(SOURCE EXCERPT):
How to use a quantized model on INT8 harware?

babak_hss · February 21, 2020, 4:07pm

Recently I used pytorch quantization-aware training to quantize my model.
The result still has good accuracy, and it uses per channel scales.

However, our hardware colleagues told me that because it has FP scales and zero-points in channels, the hardware should still support FP in order to implement it.

They also argued that in each internal stage, the values (in-channels) should be dequantized and converted to FP and quantized again for the next layer.

I’m not sure if this argument is valid or if such limitation is applied on such quantization?

hx89 · February 23, 2020, 1:23am

For the first argument you are right, since scales and zero-points are FP, hardware need to support FP for the computation.

The second argument may not be true, for static quantization the output of the previous layer can be fed into next layer without dequantizing to FP. Maybe they are thinking about dynamic quantization, which keeps tensors between two layers in FP.

babak_hss · February 24, 2020, 10:43am

Are these per channel scales determined for quantizing the network weights or for the tensors (layer outputs)?

If it’s the first case, then can’t we compute INT8 weights offline (using the obtained scales) and upload them to the hardware without the need for having FP support? I only use the hardware for the inference phase.

If these scales are required for quantizing the internal tensors (layers outputs/inputs), then doesn’t it mean that they have to be dequantized first in each stage to be quantized again with a different scale?

dassima · February 24, 2020, 12:26pm

For static quantization, you can fed directly the outputs to the next layer, but how do you add the zero points if they are 32FP? or when exactly in the flow?

dassima · February 24, 2020, 12:32pm

if it helps, I found out that they use the scales to convert to 8 int the weights and data (but each feature map, kernel, input has its own scale) and after that do the multiplications in 8 int, they accumulate the result to 32int for each layer and requantize to 8 int using another scale which you can find it only when you acces the model as a dictionary.

babak_hss · February 24, 2020, 2:17pm

So, does this requantization step in each layer (to convert its output to INT8 with another scale) requires the hardware to support FP32 arithmetic?

(GIVEN INFORMATION):

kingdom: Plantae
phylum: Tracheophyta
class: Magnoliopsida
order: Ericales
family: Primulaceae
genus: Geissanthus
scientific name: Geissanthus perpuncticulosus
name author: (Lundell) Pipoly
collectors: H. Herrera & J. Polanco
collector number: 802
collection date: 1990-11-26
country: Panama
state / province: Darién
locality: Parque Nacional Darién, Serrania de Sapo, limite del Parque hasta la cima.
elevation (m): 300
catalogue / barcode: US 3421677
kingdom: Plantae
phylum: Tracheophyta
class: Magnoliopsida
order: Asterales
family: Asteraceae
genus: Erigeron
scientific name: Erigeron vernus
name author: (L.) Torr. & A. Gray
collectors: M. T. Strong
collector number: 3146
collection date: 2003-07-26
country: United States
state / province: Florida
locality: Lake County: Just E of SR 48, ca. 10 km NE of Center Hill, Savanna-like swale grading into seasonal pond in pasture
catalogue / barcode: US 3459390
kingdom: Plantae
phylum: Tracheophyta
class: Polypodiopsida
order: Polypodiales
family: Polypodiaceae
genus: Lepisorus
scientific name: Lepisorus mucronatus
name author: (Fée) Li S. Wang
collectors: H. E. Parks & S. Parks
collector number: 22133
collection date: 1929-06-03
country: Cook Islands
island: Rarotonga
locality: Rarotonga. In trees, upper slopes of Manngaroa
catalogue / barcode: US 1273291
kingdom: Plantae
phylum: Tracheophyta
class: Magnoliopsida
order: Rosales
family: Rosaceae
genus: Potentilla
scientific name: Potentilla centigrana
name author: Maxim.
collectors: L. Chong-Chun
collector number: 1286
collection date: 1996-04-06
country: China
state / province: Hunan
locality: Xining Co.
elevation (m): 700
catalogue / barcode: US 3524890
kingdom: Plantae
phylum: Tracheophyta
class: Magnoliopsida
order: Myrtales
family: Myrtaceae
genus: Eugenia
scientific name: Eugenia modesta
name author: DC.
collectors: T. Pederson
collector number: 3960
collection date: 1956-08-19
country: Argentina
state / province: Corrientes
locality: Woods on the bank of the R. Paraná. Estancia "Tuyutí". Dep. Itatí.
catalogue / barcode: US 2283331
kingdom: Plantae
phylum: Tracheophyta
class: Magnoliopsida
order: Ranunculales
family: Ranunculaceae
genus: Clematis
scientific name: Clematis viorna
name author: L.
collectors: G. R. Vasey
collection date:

(SET EXERCISE 1): Transcribe the stretch of the quantization forum thread from "For the first" through "the inference phase.".
(SET EXERCISE 2): Pick up the quantization forum thread after its final post and write what comes next.

(EXERCISE ANSWER 1):
For the first argument you are right, since scales and zero-points are FP, hardware need to support FP for the computation.

The second argument may not be true, for static quantization the output of the previous layer can be fed into next layer without dequantizing to FP. Maybe they are thinking about dynamic quantization, which keeps tensors between two layers in FP.

babak_hss · February 24, 2020, 10:43am

Are these per channel scales determined for quantizing the network weights or for the tensors (layer outputs)?

If it’s the first case, then can’t we compute INT8 weights offline (using the obtained scales) and upload them to the hardware without the need for having FP support? I only use the hardware for the inference phase.

(EXERCISE ANSWER 2):
Also, how expensive would this conversion be compared to doing everything in FP32?

dassima · February 24, 2020, 2:34pm

I think the answer is yes if you want to do in hardware the whole inference at once… And I do not know how expensive it is in comparison. I think it actually depends on the piece of hardware

raghuramank100 · March 3, 2020, 1:50am

Yes, in our implementations we do a floating point multiply to requantize from 32 bit to 8 bit. You can also do this with integer arithmetic if needed. We found that on ARM and x86 CPUs, doing the requantization with fp32 is more efficient.

babak_hss · April 4, 2020, 7:34am

Is there other possibilities like having INT8/INT32 scale factors or having INT32 but non-per channel quantization?

The per-channel quantization is great regarding the accuracy, but I do not need that much of accuracy and instead need to perform all the calculations in INT8 or even INT32.

jerryzh168 · April 8, 2020, 11:46pm

I see, we don’t have this right now, you will need to write a new Quantizer to enable this: https://github.com/pytorch/pytorch/blob/master/aten/src/ATen/quantized/Quantizer.h

mg1371 · April 14, 2020, 7:11am

Is there a way to fake quantize scale factors or zero points (instead of defining new Quantizers)?

jerryzh168 · April 17, 2020, 8:41pm

if you only need this in quantization aware training, you’ll need to define your own fake quantize module(https://github.com/pytorch/pytorch/blob/v1.3.1/torch/quantization/fake_quantize.py) and fake quantize op
(https://github.com/pytorch/pytorch/blob/master/aten/src/ATen/native/quantized/fake_quant_per_tensor_affine.cpp)